Já com a morte a assomar à cabeceira de Eduardo dos Santos, João Lourenço concedeu uma entrevista à RTP a 28 de junho, onde opta por separar as águas no relacionamento entre ambos. "A nossa relação é boa, durante este tempo tivemos vários encontros, e quase sempre quem se deslocou ao encontro com José Eduardo dos Santos fui eu. Eu é que sou o chefe de Estado e fui eu que me desloquei, isso é um sinal mais do que evidente de que as relações são boas. [Mas] uma coisa são as minhas relações entre ele e eu, outra coisa é a luta contra a corrupção, que não é contra pessoas, não é contra famílias, é contra quem estiver envolvido nesses casos, aí a justiça angolana andará atrás dessas pessoas ou famílias."

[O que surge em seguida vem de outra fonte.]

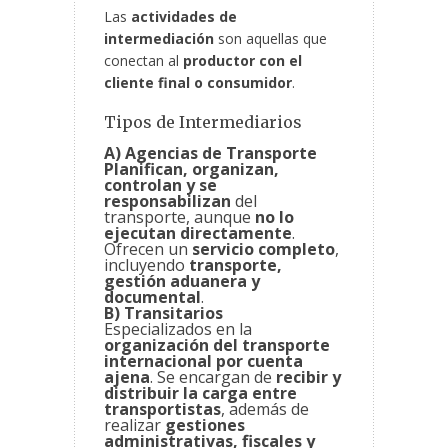
Las
actividades de
intermediación
son aquellas que
conectan al
productor con el
cliente final o consumidor
.
Tipos de Intermediarios
A) Agencias de Transporte
Planifican, organizan,
controlan y se
responsabilizan
del
transporte, aunque
no lo
ejecutan directamente
.
Ofrecen un
servicio completo
,
incluyendo
transporte,
gestión aduanera y
documental
.
B) Transitarios
Especializados en la
organización del transporte
internacional por cuenta
ajena
. Se encargan de
recibir y
distribuir la carga entre
transportistas
, además de
realizar
gestiones
administrativas, fiscales y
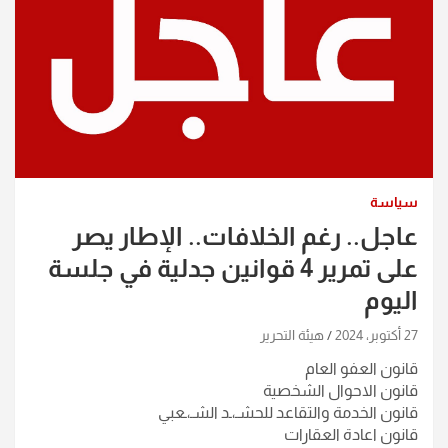
سياسة
عاجل.. رغم الخلافات.. الإطار يصر
على تمرير 4 قوانين جدلية في جلسة
اليوم
27 أكتوبر، 2024
هيئة التحرير
قانون العفو العام
قانون الاحوال الشخصية
قانون الخدمة والتقاعد للحشـ،ـد الشـ،ـعبي
قانون اعادة العقارات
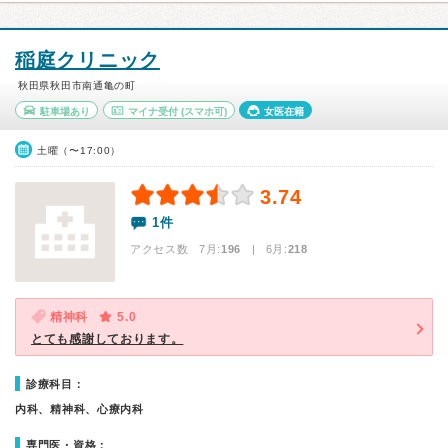
稲庭クリニック
秋田県秋田市南通亀の町
駐車場あり
マイナ受付
(スマホ可)
女医在籍
土曜（〜17:00）
3.74
1件
アクセス数 7月:
196
| 6月:
218
精神科
5.0
とても感謝しております。
診療科目：
内科、精神科、心療内科
専門医・資格：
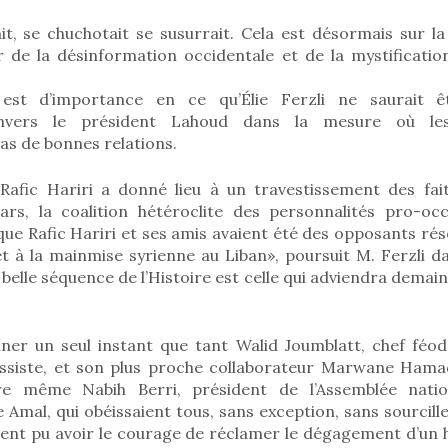
t, se chuchotait se susurrait. Cela est désormais sur la 
r de la désinformation occidentale et de la mystificatio
est d’importance en ce qu’Élie Ferzli ne saurait ê
envers le président Lahoud dans la mesure où l
as de bonnes relations.
 Rafic Hariri a donné lieu à un travestissement des fait
s, la coalition hétéroclite des personnalités pro-occi
 que Rafic Hariri et ses amis avaient été des opposants ré
t à la mainmise syrienne au Liban», poursuit M. Ferzli 
s belle séquence de l’Histoire est celle qui adviendra demai
iner un seul instant que tant Walid Joumblatt, chef féod
ressiste, et son plus proche collaborateur Marwane Ham
ire même Nabih Berri, président de l’Assemblée nati
Amal, qui obéissaient tous, sans exception, sans sourcille
ient pu avoir le courage de réclamer le dégagement d’un 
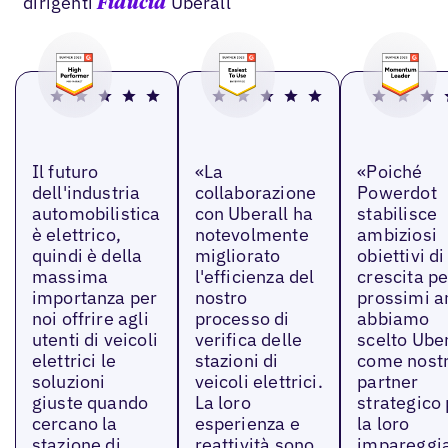
dirigenti
Uberall
Fiducia
Il futuro
«La
«Poiché
dell'industria
collaborazione
Powerdot
automobilistica
con Uberall ha
stabilisce
è elettrico,
notevolmente
ambiziosi
quindi è della
migliorato
obiettivi di
massima
l'efficienza del
crescita pe
importanza per
nostro
prossimi a
noi offrire agli
processo di
abbiamo
utenti di veicoli
verifica delle
scelto Uber
elettrici le
stazioni di
come nost
soluzioni
veicoli elettrici.
partner
giuste quando
La loro
strategico
cercano la
esperienza e
la loro
stazione di
reattività sono
impareggia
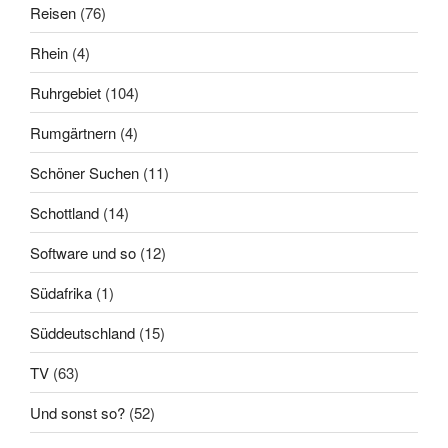
Reisen
(76)
Rhein
(4)
Ruhrgebiet
(104)
Rumgärtnern
(4)
Schöner Suchen
(11)
Schottland
(14)
Software und so
(12)
Südafrika
(1)
Süddeutschland
(15)
TV
(63)
Und sonst so?
(52)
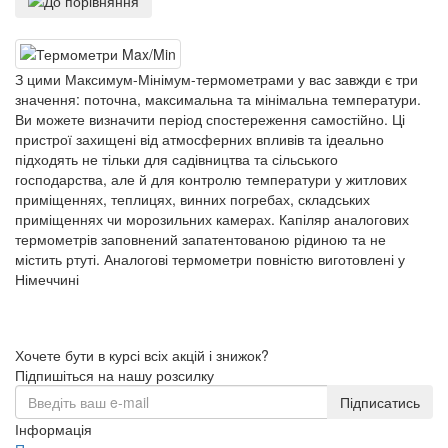
З цими Максимум-Мінімум-термометрами у вас завжди є три
значення: поточна, максимальна та мінімальна температури.
Ви можете визначити період спостереження самостійно. Ці
пристрої захищені від атмосферних впливів та ідеально
підходять не тільки для садівництва та сільського
господарства, але й для контролю температури у житлових
приміщеннях, теплицях, винних погребах, складських
приміщеннях чи морозильних камерах. Капіляр аналогових
термометрів заповнений запатентованою рідиною та не
містить ртуті. Аналогові термометри повністю виготовлені у
Німеччині
Хочете бути в курсі всіх акцій і знижок?
Підпишіться на нашу розсилку
Підписатись
Інформація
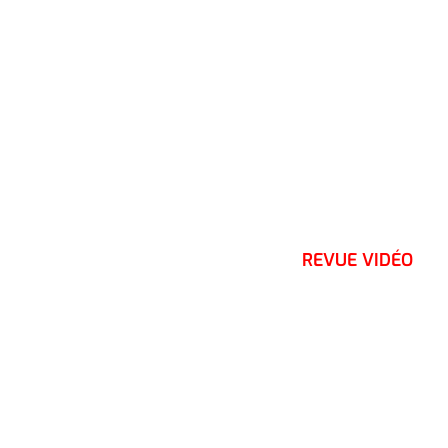
REVUE VIDÉO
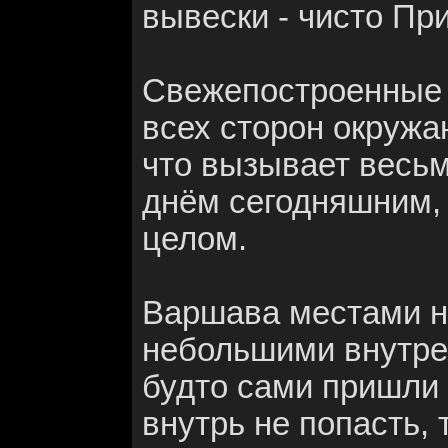
вывески - чисто Пр
Свежепостроенные 
всех сторон окружа
что вызывает весьм
днём сегодняшним, 
целом.
Варшава местами н
небольшими внутре
будто сами пришли 
внутрь не попасть, 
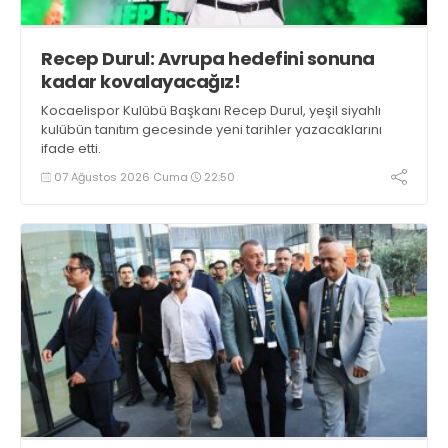
Recep Durul: Avrupa hedefini sonuna
kadar kovalayacağız!
Kocaelispor Kulübü Başkanı Recep Durul, yeşil siyahlı
kulübün tanıtım gecesinde yeni tarihler yazacaklarını
ifade etti.
07 Ağustos 2026 Cuma
22:50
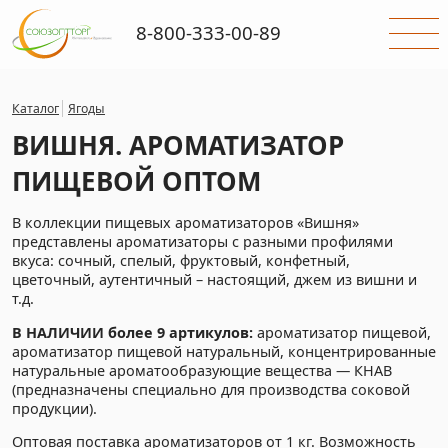
8-800-333-00-89
Каталог
Ягоды
ВИШНЯ. АРОМАТИЗАТОР
ПИЩЕВОЙ ОПТОМ
В коллекции пищевых ароматизаторов «Вишня»
представлены ароматизаторы с разными профилями
вкуса: сочный, спелый, фруктовый, конфетный,
цветочный, аутентичный – настоящий, джем из вишни и
т.д.
В НАЛИЧИИ более 9 артикулов:
ароматизатор пищевой,
ароматизатор пищевой натуральный, концентрированные
натуральные ароматообразующие вещества — КНАВ
(предназначены специально для производства соковой
продукции).
Оптовая поставка ароматизаторов от 1 кг. Возможность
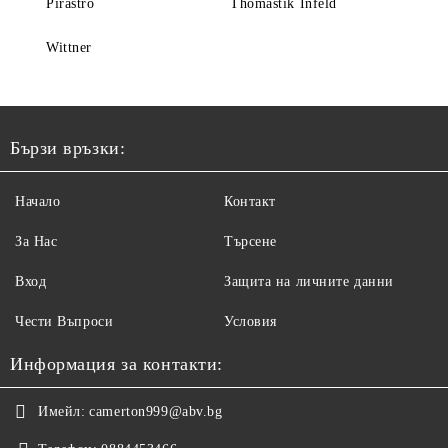
Pirastro
Thomastik Infeld
Wittner
Бързи връзки:
Начало
Контакт
За Нас
Търсене
Вход
Защита на личните данни
Чести Въпроси
Условия
Информация за контакти:
Имейл:
camerton999@abv.bg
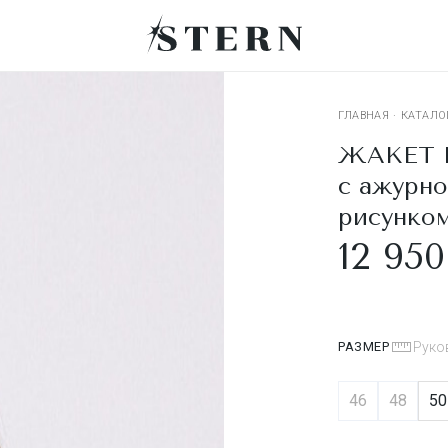
ГЛАВНАЯ
·
КАТАЛО
ЖАКЕТ F
с ажурн
рисунко
12 950
РАЗМЕР
Руко
46
48
50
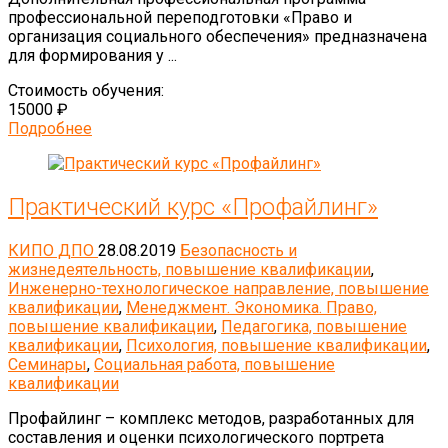
профессиональной переподготовки «Право и
организация социального обеспечения» предназначена
для формирования у ...
Стоимость обучения:
15000 ₽
Подробнее
Практический курс «Профайлинг»
КИПО ДПО
28.08.2019
Безопасность и
жизнедеятельность, повышение квалификации
,
Инженерно-технологическое направление, повышение
квалификации
,
Менеджмент. Экономика. Право,
повышение квалификации
,
Педагогика, повышение
квалификации
,
Психология, повышение квалификации
,
Семинары
,
Социальная работа, повышение
квалификации
Профайлинг – комплекс методов, разработанных для
составления и оценки психологического портрета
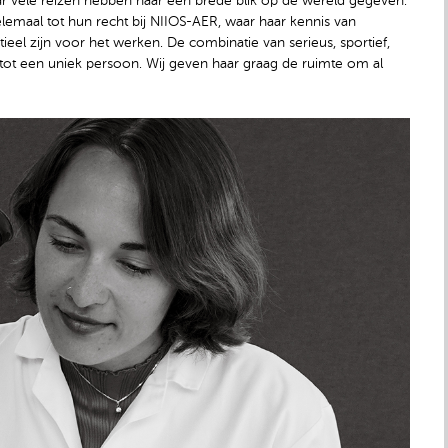
ar vele reizen hebben haar een brede blik op de wereld gegeven.
emaal tot hun recht bij NIIOS-AER, waar haar kennis van
ieel zijn voor het werken. De combinatie van serieus, sportief,
tot een uniek persoon. Wij geven haar graag de ruimte om al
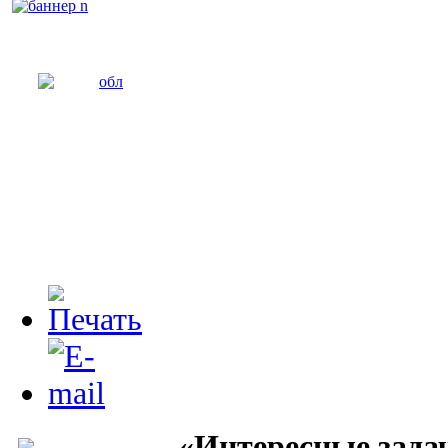
«Интересные зада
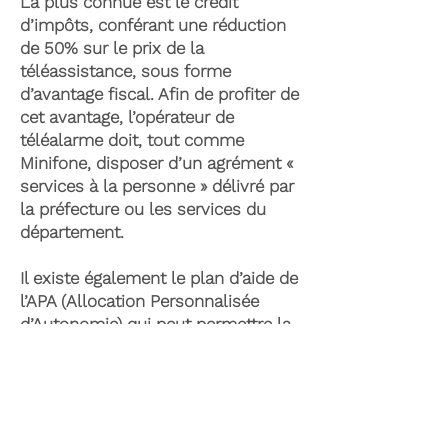
La plus connue est le crédit
d’impôts, conférant une réduction
de 50% sur le prix de la
téléassistance, sous forme
d’avantage fiscal. Afin de profiter de
cet avantage, l’opérateur de
téléalarme doit, tout comme
Minifone, disposer d’un agrément «
services à la personne » délivré par
la préfecture ou les services du
département.
Il existe également le plan d’aide de
l’APA (Allocation Personnalisée
d’Autonomie) qui peut permettre la
prise en charge du coût de la
téléassistance senior. Celle-ci est
attribuée suite à l’évaluation d’une
perte d’autonomie par les services
du département et permet de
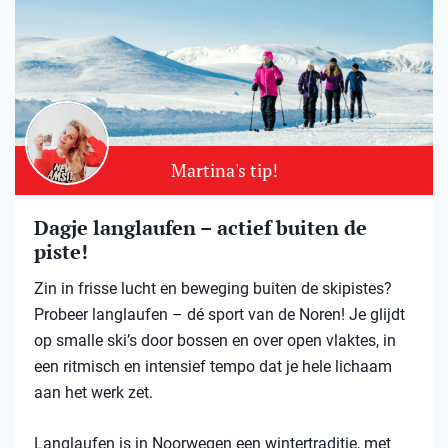
Martina's tip!
Dagje langlaufen – actief buiten de
piste!
Zin in frisse lucht en beweging buiten de skipistes?
Probeer langlaufen – dé sport van de Noren! Je glijdt
op smalle ski’s door bossen en over open vlaktes, in
een ritmisch en intensief tempo dat je hele lichaam
aan het werk zet.
Langlaufen is in Noorwegen een wintertraditie, met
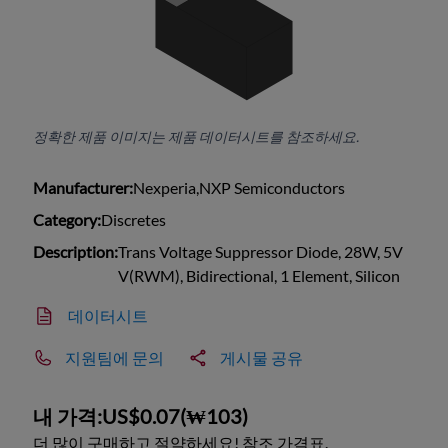
정확한 제품 이미지는 제품 데이터시트를 참조하세요.
Manufacturer:
Nexperia,NXP Semiconductors
Category:
Discretes
Description:
Trans Voltage Suppressor Diode, 28W, 5V
V(RWM), Bidirectional, 1 Element, Silicon
데이터시트
지원팀에 문의
게시물 공유
내 가격:
US$0.07
(
₩103
)
더 많이 구매하고 절약하세요! 참조 가격표.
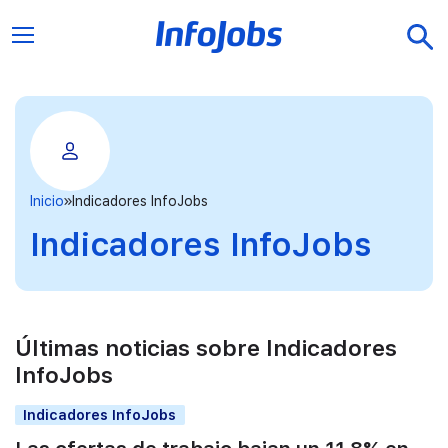
Inicio
Indicadores InfoJobs
Indicadores InfoJobs
Últimas noticias sobre Indicadores
InfoJobs
Indicadores InfoJobs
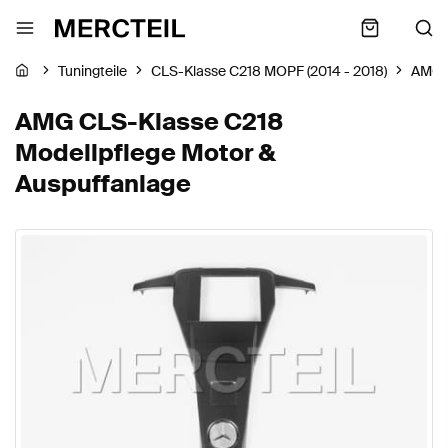
Tuningteile
CLS-Klasse C218 MOPF (2014 - 2018)
AMG
AMG CLS-Klasse C218
Modellpflege Motor &
Auspuffanlage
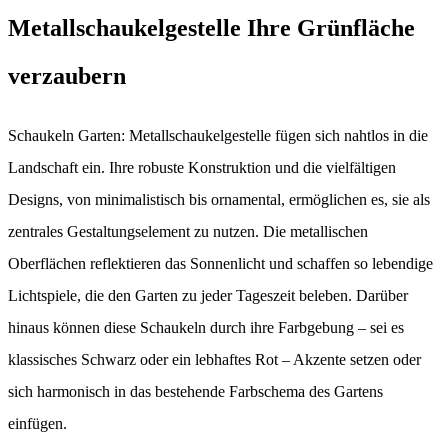
Metallschaukelgestelle Ihre Grünfläche
verzaubern
Schaukeln Garten: Metallschaukelgestelle fügen sich nahtlos in die
Landschaft ein. Ihre robuste Konstruktion und die vielfältigen
Designs, von minimalistisch bis ornamental, ermöglichen es, sie als
zentrales Gestaltungselement zu nutzen. Die metallischen
Oberflächen reflektieren das Sonnenlicht und schaffen so lebendige
Lichtspiele, die den Garten zu jeder Tageszeit beleben. Darüber
hinaus können diese Schaukeln durch ihre Farbgebung – sei es
klassisches Schwarz oder ein lebhaftes Rot – Akzente setzen oder
sich harmonisch in das bestehende Farbschema des Gartens
einfügen.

Em junho de 2013, numa entrevista à SIC, José Eduardo dos Santos projetava o seu grande sonho para Angola - "uma sociedade inclusiva em que todos se sintam bem e beneficiem da prosperidade". O país ainda está muito distante deste desiderato e o próprio ficará também na história como um dos protagonistas desse falhanço.

Os últimos dias de vida foram marcados por um espetáculo mediático que José Eduardo dos Santos certamente dispensaria, visto que sempre preferiu o recato ao protagonismo. A este propósito, Estelle Maussion escreve no livro O Domínio de Angola - Um retrato do poder de José Eduardo dos Santos: "Mostra-se sempre engenhoso perante os inimigos e os obstáculos. As dificuldades parecem aguçar nele a capacidade de manobra, a perspicácia política, a audácia, o pragmatismo."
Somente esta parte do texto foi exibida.